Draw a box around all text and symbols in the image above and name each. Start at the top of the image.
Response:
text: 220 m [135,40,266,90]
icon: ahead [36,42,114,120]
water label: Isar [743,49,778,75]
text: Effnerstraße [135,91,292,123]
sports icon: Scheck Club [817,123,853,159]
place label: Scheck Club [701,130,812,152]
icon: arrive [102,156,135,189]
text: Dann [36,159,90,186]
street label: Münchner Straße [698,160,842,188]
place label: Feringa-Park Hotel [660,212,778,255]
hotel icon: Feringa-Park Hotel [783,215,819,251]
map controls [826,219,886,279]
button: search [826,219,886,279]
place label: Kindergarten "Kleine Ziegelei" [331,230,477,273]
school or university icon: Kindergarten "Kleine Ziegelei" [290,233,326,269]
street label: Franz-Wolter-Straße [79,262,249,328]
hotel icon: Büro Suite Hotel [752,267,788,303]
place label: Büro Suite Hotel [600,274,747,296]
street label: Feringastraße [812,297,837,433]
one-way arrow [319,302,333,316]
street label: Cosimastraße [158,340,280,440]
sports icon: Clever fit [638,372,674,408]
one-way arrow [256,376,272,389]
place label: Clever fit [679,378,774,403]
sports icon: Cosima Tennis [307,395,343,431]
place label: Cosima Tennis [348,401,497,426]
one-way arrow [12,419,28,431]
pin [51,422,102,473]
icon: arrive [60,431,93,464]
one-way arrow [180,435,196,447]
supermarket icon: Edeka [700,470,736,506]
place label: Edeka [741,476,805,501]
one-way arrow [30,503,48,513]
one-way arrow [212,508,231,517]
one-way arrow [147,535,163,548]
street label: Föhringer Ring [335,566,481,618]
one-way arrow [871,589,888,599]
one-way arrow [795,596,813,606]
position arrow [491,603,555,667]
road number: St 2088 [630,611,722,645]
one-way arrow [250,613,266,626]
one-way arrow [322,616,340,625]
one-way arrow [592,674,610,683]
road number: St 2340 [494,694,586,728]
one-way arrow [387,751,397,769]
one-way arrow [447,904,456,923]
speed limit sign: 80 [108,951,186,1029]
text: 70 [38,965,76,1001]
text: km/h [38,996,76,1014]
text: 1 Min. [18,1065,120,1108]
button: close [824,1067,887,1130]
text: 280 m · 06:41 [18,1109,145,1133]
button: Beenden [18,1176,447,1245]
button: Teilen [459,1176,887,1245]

########################################

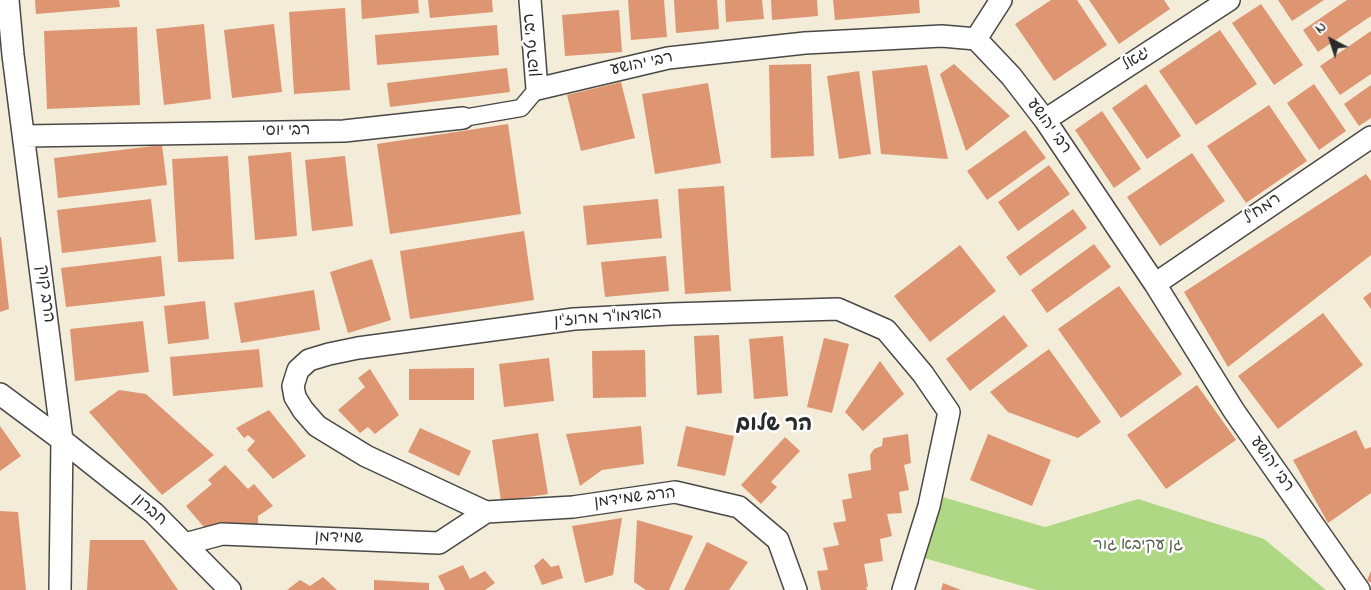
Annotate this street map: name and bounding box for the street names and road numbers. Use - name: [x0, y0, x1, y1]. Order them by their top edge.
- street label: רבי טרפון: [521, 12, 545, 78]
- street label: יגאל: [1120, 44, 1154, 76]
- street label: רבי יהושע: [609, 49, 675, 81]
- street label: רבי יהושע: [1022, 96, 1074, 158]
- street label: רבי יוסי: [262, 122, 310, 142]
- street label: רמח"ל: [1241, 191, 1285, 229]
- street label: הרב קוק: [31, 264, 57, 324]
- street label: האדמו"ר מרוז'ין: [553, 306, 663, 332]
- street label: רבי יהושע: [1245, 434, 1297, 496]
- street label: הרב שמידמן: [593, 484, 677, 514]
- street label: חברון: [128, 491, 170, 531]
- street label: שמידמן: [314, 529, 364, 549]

########################################

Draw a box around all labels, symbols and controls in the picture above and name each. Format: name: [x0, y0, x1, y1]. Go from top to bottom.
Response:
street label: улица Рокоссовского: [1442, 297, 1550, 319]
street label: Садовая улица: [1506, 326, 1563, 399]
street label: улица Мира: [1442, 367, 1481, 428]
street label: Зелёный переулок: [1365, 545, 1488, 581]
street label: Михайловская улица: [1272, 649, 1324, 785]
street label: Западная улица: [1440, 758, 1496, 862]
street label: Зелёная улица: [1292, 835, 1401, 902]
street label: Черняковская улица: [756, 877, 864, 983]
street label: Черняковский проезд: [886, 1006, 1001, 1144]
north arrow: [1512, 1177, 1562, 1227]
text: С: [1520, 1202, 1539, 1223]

########################################

Task to carry out: Whenever a line in the entries holds the word "each", copy that line.

Response area:
Draw a box around all text and symbols in the image above and name each. Start at the top of the image.
Draw a box around all labels, symbols and controls in the picture above and name each. Format: name: [x0, y0, x1, y1]. Go from top to bottom.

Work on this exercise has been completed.